## Work required
Return verbatim every line of the items from the one containing "How many UIC" through the end of the items, inclusive, and omit the pictures.

## The data
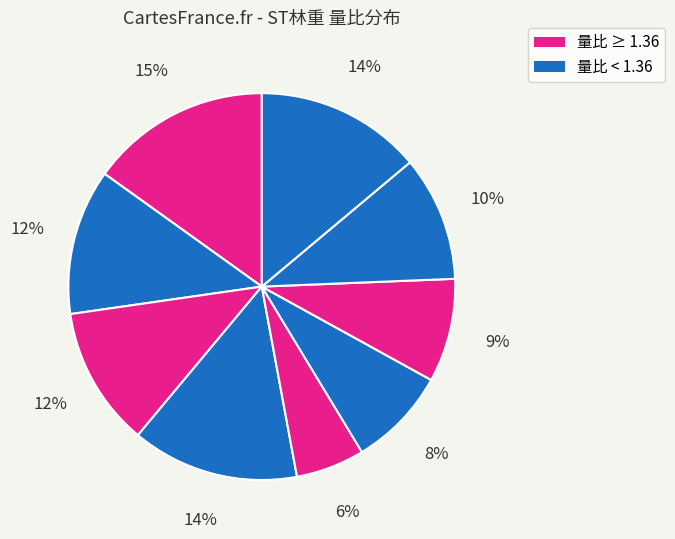

To the nearest percent, what is the difference between the largest and smallest slice percentages?

9%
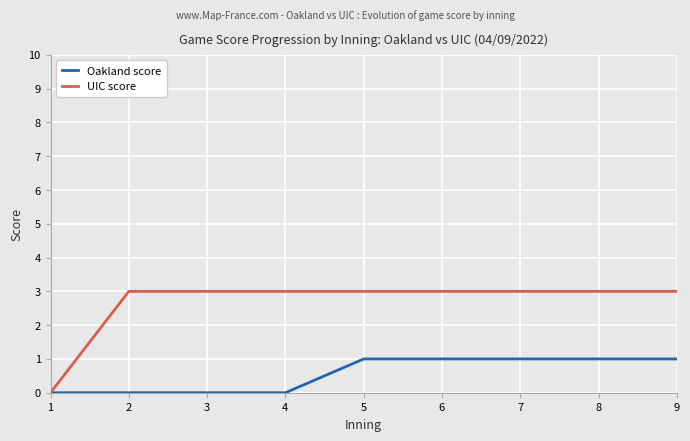

How many UIC score values are between 3 and 4?

8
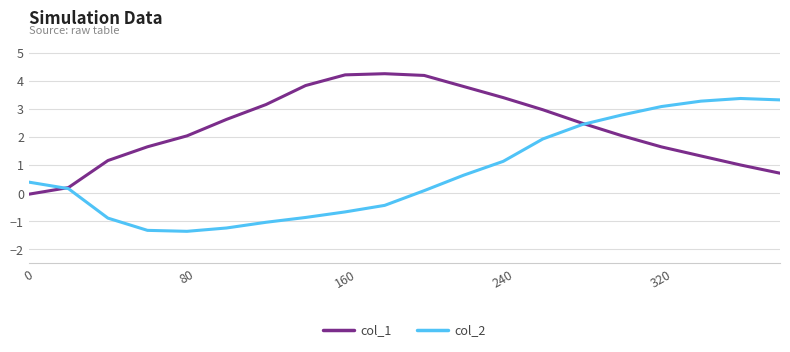

Which series has the largest range (max minus min)?

col_2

## Your response
How many UIC score values are between 3 and 4?

8

Which series has the largest range (max minus min)?

col_2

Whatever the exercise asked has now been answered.